Your task: If a line in the entries below contains "sind", copy it.

Material to process:
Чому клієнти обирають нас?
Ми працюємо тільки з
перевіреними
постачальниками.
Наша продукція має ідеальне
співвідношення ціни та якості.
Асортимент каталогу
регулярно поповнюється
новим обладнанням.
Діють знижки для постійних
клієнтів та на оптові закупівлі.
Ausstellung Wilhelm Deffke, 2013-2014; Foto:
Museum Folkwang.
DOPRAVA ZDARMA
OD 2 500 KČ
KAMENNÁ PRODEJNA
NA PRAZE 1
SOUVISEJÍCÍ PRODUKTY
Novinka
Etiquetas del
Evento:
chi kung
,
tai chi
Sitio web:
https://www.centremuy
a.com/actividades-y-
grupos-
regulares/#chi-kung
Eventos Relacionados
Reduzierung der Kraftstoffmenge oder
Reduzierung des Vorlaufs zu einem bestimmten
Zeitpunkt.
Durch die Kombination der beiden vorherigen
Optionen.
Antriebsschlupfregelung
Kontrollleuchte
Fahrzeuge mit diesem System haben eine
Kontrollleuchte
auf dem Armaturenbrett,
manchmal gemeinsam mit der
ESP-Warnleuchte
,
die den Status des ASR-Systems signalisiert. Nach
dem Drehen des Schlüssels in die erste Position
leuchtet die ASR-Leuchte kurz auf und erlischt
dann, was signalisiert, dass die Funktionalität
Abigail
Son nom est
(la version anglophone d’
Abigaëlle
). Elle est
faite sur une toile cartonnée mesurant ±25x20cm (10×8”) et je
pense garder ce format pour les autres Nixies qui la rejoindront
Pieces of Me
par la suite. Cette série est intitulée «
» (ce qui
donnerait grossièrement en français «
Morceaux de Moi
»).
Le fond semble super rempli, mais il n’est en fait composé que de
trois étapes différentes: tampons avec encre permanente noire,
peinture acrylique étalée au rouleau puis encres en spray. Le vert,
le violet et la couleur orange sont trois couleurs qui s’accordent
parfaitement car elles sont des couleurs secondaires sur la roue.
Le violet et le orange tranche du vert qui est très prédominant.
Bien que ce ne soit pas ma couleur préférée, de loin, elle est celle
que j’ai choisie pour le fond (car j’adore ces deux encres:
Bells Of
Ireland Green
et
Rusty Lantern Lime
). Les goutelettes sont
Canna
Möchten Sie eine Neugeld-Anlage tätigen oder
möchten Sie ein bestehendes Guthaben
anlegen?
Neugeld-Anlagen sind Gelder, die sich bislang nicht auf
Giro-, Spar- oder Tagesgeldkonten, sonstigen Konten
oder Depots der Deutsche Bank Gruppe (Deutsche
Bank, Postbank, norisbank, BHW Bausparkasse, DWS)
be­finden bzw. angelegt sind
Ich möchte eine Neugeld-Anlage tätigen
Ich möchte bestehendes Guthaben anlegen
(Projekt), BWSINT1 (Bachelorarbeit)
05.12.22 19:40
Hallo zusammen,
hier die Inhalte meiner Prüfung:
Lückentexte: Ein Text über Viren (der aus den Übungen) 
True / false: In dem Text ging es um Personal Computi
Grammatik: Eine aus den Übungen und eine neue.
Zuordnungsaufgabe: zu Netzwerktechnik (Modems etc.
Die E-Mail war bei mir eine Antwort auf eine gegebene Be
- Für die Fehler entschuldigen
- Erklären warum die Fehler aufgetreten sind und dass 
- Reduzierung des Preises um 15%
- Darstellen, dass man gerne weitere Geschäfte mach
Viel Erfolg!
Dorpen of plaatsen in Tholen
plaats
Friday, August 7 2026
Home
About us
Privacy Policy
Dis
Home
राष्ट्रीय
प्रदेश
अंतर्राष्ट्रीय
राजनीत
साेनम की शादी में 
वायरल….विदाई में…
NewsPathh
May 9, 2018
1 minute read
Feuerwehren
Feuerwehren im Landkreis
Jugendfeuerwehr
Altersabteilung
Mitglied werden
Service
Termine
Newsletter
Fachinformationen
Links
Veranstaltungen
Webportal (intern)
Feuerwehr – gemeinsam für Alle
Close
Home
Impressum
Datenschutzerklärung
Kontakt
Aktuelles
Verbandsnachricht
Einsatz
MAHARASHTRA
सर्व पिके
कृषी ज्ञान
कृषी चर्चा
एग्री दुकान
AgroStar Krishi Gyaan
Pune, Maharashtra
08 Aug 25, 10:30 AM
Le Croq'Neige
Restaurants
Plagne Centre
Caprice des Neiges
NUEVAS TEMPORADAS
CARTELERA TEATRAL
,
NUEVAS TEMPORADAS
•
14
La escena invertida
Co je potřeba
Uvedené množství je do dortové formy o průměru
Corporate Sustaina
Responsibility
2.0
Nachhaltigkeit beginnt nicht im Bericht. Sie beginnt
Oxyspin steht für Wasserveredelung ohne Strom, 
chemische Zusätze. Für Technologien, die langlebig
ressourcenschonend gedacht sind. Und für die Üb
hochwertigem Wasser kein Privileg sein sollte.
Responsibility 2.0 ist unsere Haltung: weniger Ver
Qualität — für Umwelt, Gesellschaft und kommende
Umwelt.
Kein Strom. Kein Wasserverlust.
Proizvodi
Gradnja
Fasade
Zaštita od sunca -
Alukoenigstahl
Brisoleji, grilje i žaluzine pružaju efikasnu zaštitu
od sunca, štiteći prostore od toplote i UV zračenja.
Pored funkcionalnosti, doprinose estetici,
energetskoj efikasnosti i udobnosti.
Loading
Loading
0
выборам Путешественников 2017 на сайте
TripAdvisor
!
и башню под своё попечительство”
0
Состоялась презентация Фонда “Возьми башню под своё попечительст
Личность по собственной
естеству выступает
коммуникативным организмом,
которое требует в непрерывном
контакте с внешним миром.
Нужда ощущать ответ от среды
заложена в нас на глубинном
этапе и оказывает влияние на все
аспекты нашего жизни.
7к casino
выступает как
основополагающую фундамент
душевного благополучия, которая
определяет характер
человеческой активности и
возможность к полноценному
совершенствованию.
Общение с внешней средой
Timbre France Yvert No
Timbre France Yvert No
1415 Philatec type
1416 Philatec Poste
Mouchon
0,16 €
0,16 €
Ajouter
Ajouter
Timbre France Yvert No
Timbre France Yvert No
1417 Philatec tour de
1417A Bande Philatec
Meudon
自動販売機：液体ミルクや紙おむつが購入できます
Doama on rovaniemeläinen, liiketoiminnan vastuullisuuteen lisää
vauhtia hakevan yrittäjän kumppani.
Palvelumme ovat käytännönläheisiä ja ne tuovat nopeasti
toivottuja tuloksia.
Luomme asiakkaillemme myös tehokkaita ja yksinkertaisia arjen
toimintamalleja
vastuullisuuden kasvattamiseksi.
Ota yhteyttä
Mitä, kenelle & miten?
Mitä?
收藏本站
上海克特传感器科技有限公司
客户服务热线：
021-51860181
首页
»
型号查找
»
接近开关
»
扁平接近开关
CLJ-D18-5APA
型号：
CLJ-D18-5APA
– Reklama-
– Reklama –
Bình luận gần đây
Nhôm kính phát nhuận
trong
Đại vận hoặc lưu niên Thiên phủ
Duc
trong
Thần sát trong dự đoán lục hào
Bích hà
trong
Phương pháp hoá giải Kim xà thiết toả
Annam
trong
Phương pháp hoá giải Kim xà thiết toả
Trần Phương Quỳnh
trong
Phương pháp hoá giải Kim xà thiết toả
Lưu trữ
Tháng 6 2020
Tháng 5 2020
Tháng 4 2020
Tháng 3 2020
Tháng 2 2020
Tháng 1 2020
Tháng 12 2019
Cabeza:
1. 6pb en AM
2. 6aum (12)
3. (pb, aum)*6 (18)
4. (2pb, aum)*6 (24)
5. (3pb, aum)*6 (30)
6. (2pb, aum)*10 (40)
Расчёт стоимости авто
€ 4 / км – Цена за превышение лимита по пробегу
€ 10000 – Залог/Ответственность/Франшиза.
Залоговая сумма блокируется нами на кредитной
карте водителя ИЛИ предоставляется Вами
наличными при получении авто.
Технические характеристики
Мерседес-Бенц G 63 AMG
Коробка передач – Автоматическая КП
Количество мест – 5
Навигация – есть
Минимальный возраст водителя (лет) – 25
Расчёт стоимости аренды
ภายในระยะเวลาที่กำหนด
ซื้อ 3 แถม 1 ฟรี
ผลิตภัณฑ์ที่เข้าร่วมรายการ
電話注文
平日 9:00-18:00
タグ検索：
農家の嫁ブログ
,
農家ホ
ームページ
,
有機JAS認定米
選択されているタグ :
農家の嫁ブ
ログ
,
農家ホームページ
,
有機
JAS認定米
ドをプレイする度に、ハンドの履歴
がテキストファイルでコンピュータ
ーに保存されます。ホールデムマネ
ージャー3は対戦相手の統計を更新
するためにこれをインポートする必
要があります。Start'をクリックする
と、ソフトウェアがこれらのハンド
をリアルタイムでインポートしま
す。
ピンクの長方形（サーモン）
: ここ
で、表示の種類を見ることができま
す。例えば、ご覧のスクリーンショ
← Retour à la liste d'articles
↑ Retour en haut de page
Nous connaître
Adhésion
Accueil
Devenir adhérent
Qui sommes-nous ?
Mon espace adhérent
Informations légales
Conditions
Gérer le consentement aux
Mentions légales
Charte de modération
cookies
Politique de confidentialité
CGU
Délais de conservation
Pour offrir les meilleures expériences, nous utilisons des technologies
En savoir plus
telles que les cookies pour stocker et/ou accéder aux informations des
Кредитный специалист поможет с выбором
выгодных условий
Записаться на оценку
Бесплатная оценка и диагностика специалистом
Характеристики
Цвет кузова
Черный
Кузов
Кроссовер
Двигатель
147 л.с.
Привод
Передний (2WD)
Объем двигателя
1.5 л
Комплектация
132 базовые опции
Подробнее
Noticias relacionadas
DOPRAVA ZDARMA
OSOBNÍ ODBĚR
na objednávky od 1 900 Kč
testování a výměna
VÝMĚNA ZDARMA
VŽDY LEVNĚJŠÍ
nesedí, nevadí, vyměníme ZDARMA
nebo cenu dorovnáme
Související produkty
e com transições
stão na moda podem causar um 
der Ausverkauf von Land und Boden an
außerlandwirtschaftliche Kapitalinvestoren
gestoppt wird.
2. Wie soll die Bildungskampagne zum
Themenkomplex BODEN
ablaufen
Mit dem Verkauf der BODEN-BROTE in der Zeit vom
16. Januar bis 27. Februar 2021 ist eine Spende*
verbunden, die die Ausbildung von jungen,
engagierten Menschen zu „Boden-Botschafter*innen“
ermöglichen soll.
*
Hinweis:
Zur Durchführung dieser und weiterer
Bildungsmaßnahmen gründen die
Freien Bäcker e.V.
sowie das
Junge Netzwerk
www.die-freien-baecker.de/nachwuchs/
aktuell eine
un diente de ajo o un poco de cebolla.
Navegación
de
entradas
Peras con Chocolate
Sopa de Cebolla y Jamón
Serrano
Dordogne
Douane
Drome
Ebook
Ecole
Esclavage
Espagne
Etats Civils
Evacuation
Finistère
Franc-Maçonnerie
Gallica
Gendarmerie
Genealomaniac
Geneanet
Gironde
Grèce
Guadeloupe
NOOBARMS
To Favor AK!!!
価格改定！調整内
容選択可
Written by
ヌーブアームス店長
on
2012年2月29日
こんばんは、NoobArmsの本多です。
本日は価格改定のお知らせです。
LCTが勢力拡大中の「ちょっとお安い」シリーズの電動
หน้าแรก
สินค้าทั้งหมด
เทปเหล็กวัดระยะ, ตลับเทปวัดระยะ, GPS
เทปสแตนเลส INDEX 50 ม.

Solution to this problem:
Neugeld-Anlagen sind Gelder, die sich bislang nicht auf
be­finden bzw. angelegt sind
- Erklären warum die Fehler aufgetreten sind und dass 
ressourcenschonend gedacht sind. Und für die Üb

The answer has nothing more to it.